Excerpt:

☆ ☆ ☆ ☆ ☆ ☆ ☆

Recalibrating SFRA for Current Educational Goals

This report’s analysis makes clear that schools that teach New Jersey’s most underserved students need more resources for an adequate education. The question before lawmakers is: How much more? The NECM produces estimates of educational costs that provide guidance for changing the base costs and weights in the SFRA so the state can drive resources where they are needed most.

The SFRA now allocates somewhat more funding to districts with higher levels of poverty. But the degree of additional funding for higher-poverty districts in the SFRA is inadequate. While it estimates costs for low-poverty, wealthier districts fairly accurately, the SFRA fails to appropriately account for the cost of educating children in higher-needs districts. For instance, Figure 7 shows that the current SFRA adequacy budget (the thin blue line) rises slightly as poverty increases, meaning that more revenue should flow to districts with more students who are underserved. Unfortunately, current spending (the thick blue line) doesn’t match the SFRA budget, a consequence of not fully funding the SFRA formula.

However, even if the SFRA was fully funded, the amount spent still wouldn’t be enough for high-poverty districts to reach rigorous standards (again, Massachusetts average outcomes), according to the NECM estimates (the dashed grey line). The students in these districts suffer from two gaps: one created by the underfunding of the current SFRA formula, and the other from setting that formula’s base costs and weights too low.

FIGURE 7

New Jersey's School Funding Formula Doesn't Provide Enough Funding for High-Poverty Districts to Meet Higher Standards

These results are not surprising, considering that the original SFRA costs study was based largely on the needs of more affluent districts. Overall, the formula isn’t progressive enough to provide equal educational opportunity. And the situation is even worse because the state fails to appropriately fund SFRA targets that are already inadequate.

Finally, Figure 8 offers a handful of modifications that would move the formula closer to national cost-model targets for Massachusetts outcomes. Currently, a student from a low-income family who is an English language learner (ELL) would not receive the sum of the two separate weights, but instead would receive the poverty weight and one-quarter of the ELL weight. This combination weight approach is unhelpful because it underestimates the true cost of adequately educating English language learners living in poverty. For instance, the poverty weighting addresses a general population condition (social/economic context) of school districts, not a specific programming cost for a child from a low-income family. In contrast, ELL weighting intends to address specific costs of support services and personnel to meet individual students’ needs.

Therefore, Figure 8 eliminates the combination weight, providing the full sum of weights for students who are both ELL and low-income. It also raises the low-income and ELL weights to a full 1.0 (double the cost per non-low income or non-ELL child), consistent with published empirical work, but marginally less than the national cost model here.[xxxvii] While changing the weights does not close the entire gap, it does substantially move the cost estimates toward the target set by a model based on actual data.

☆ ☆ ☆ ☆ ☆ ☆ ☆

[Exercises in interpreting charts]

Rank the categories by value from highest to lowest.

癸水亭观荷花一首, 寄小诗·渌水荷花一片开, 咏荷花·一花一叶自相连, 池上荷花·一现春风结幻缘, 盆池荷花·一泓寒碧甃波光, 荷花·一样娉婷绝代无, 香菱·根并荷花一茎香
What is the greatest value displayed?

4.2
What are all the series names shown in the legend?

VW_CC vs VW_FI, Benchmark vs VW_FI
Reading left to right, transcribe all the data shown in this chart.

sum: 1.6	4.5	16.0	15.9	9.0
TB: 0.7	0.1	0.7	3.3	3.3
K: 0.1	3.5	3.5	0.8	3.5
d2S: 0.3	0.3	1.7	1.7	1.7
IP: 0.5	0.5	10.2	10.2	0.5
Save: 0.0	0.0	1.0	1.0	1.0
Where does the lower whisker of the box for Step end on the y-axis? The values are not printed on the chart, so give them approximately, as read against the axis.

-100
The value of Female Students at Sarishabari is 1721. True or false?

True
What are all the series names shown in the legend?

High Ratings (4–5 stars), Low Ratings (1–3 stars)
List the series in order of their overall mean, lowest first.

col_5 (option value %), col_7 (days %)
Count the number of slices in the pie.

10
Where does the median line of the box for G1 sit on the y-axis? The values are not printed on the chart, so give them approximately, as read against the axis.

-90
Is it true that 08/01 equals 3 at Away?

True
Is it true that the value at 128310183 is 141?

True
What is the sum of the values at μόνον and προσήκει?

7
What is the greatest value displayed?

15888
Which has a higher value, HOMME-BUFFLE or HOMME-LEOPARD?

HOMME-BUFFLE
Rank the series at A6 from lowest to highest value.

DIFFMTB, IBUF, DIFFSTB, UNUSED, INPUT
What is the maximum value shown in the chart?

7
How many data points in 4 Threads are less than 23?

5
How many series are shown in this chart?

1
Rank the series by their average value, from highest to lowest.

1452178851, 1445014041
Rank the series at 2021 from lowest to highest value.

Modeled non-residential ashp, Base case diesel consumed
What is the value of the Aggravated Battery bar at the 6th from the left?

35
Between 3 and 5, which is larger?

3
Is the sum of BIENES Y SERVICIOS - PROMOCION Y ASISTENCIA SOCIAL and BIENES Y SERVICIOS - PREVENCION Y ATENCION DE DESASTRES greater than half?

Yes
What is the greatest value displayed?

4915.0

☆ ☆ ☆ ☆ ☆ ☆ ☆

Task requirements:
1/ Reproduce the part of the school funding excerpt that opens with the words containing "Recalibrating SFRA for" and closes with "are needed most.", swapping "lawmakers" for "legislators".
2/ In the school funding excerpt, what share of the ELL weight does a low-income English language learner currently receive along with the poverty weight?
The lines have no connection to the school funding excerpt.

Responses per task:
1/
Recalibrating SFRA for Current Educational Goals

This report’s analysis makes clear that schools that teach New Jersey’s most underserved students need more resources for an adequate education. The question before legislators is: How much more? The NECM produces estimates of educational costs that provide guidance for changing the base costs and weights in the SFRA so the state can drive resources where they are needed most.

2/ One-quarter of the ELL weight.